• DESCRIPTION OF THE TASK
The answer is a stretch of the material below, returned exactly: the line containing "Genom att erbjuda", the line containing "r allt som rör", and all lines between.

• DATA PROVIDED
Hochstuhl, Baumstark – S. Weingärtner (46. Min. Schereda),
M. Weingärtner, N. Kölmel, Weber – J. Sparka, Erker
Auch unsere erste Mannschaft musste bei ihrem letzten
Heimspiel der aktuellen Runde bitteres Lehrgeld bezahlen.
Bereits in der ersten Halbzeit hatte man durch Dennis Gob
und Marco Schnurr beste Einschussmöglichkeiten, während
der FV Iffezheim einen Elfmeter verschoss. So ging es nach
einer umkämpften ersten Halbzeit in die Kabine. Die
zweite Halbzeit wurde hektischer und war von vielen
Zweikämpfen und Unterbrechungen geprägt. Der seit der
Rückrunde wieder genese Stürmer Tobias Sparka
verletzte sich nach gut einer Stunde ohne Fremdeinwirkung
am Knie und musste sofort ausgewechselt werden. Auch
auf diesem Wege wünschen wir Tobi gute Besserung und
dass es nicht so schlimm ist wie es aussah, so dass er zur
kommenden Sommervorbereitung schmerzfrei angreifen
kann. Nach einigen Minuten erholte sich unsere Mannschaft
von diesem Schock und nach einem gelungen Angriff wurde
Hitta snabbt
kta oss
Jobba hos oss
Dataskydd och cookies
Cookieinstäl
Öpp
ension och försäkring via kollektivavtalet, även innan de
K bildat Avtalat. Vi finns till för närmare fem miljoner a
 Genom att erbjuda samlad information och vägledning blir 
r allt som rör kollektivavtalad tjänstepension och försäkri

* * *

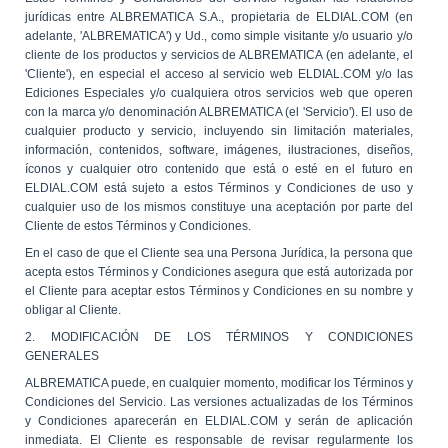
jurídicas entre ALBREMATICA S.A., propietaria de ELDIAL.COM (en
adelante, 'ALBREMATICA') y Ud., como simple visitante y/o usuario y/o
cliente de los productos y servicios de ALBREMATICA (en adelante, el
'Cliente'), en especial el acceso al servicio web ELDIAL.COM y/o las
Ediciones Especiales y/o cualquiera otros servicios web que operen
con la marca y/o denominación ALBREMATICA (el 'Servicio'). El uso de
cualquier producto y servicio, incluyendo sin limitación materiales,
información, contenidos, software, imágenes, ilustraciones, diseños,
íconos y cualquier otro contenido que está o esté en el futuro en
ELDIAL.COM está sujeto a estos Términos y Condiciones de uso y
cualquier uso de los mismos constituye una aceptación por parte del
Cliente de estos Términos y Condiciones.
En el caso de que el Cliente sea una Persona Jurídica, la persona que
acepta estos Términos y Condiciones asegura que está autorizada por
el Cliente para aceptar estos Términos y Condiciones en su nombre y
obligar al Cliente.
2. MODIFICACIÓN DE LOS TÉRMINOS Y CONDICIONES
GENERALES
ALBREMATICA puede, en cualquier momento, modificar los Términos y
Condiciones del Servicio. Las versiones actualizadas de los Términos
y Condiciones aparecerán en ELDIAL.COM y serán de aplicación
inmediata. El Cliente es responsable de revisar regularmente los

* * *

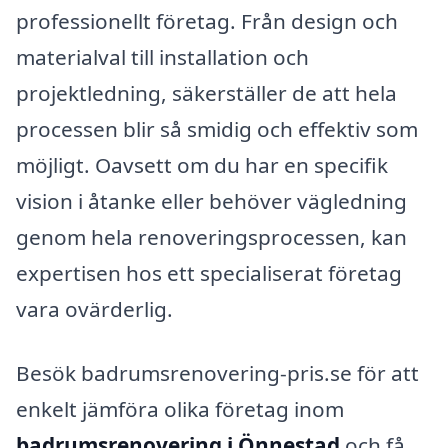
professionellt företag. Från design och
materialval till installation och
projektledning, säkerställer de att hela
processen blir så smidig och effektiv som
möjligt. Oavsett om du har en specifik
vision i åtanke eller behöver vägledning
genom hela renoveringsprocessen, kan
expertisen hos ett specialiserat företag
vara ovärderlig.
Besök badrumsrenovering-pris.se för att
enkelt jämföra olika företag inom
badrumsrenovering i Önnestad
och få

• FINISHED EXERCISE
 Genom att erbjuda samlad information och vägledning blir 
r allt som rör kollektivavtalad tjänstepension och försäkri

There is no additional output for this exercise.